A person simply cannot fight the world and find acceptance and achievement within it. Absolutely everyone has dependency needs. Yet, when we feel inadequate, we feel it is degrading to reach out for help. As children we are dependent. As teens, we are independent. As mature adults we should become interdependent. Interdependency requires caring. It takes courage to care. It takes courage to trust. We know that love is the deepest human craving. That people will trade their time, money and virtue for it. True love is sustained by people who can sustain themselves independently, but who choose to open themselves up to relationships and stay in them.
Move beyond self-interest
If you stop and think about it, the very words of new age thinking emphasizing the I, the me and the my, preclude the we, the us and the our, implicitly rejecting family and relationship. One of the consequences of loneliness is immorality. People are smothered and threatened by lousy relationships and loneliness that accompanies them so that they can’t stand to be alone. They can’t walk into an empty house without switching on the T.V. or the radio or anything that would assist in avoiding being reminded of the desolation in their lives. There is just no one to say “Hi” to, or “I love you” or “I missed you” or “here is lunch” or “I have been thinking about you.” There is just nobody there.

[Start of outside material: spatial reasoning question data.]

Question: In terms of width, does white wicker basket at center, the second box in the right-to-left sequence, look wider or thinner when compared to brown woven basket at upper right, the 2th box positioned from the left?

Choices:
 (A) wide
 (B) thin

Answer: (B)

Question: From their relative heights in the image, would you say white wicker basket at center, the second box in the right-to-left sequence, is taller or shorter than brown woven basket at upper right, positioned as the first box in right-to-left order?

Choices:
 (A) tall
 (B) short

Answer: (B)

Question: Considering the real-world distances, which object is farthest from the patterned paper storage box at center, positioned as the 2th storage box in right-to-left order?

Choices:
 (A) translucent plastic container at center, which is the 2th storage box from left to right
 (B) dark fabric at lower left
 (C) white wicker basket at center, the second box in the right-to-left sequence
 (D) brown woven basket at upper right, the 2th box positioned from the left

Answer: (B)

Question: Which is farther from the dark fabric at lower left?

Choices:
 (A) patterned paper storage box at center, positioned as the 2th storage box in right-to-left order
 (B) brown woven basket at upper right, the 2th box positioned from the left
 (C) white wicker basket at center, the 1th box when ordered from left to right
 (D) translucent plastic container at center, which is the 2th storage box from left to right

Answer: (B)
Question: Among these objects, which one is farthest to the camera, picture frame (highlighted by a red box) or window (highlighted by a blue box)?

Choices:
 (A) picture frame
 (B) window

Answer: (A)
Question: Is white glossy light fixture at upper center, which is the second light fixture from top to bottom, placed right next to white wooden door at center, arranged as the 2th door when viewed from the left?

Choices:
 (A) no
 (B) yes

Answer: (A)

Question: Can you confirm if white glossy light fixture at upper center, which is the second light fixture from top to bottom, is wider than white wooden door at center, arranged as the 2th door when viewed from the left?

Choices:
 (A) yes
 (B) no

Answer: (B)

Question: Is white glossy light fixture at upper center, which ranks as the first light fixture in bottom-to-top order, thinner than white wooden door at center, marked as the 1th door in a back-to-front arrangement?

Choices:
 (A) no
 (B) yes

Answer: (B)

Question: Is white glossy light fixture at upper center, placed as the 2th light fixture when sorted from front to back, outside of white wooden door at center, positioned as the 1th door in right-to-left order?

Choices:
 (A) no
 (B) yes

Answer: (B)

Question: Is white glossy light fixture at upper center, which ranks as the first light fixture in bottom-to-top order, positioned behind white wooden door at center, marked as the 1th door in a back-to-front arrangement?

The only thing that could possibly be worse would be not to have a relationship with God. How much more does the lonely person suffer without God in the heart? People want someone else to care but someone else is too absorbed with their own lives to even listen. Too often, they have had their beer and gone to bed. When we reject one another, we violate the very purpose for which we were born. Do you know what it means not to be wanted?
Why are there so many people who experience a loneliness that divides the mind and burdens the heart? Why do hundreds of thousands of kids get into trouble? Why are so many families being rent asunder, leaving aching expanses in the debris of shattered relationships? Why are so many people who are suffering discouragement and tragedy and loss faced with no one to whom they can open their hearts?
The unfortunate truth is: because few people really care. The world nods its head in recognition at best. The Church boasts of souls brought to Christ while often brushing aside lonely people in its path. People need friends. They need someone to listen. They need someone to care. They need someone to love. So do you. So do I. So does the person right next to you. Right now.
What we need is a fundamental relationship based on old values. What we need are proper priorities and trust as the basis for all real relationships. Free to be hopeful, joyful, compassionate and forgiving, we recognize our own need and are able to translate that into the needs of others. Recognizing that we are far from being the type of person we would like to be, we are able to tolerate the inconsistencies of others. Trust at its basis, forgiveness at its heart, relationship then knows the towering freedom of love and forgiveness.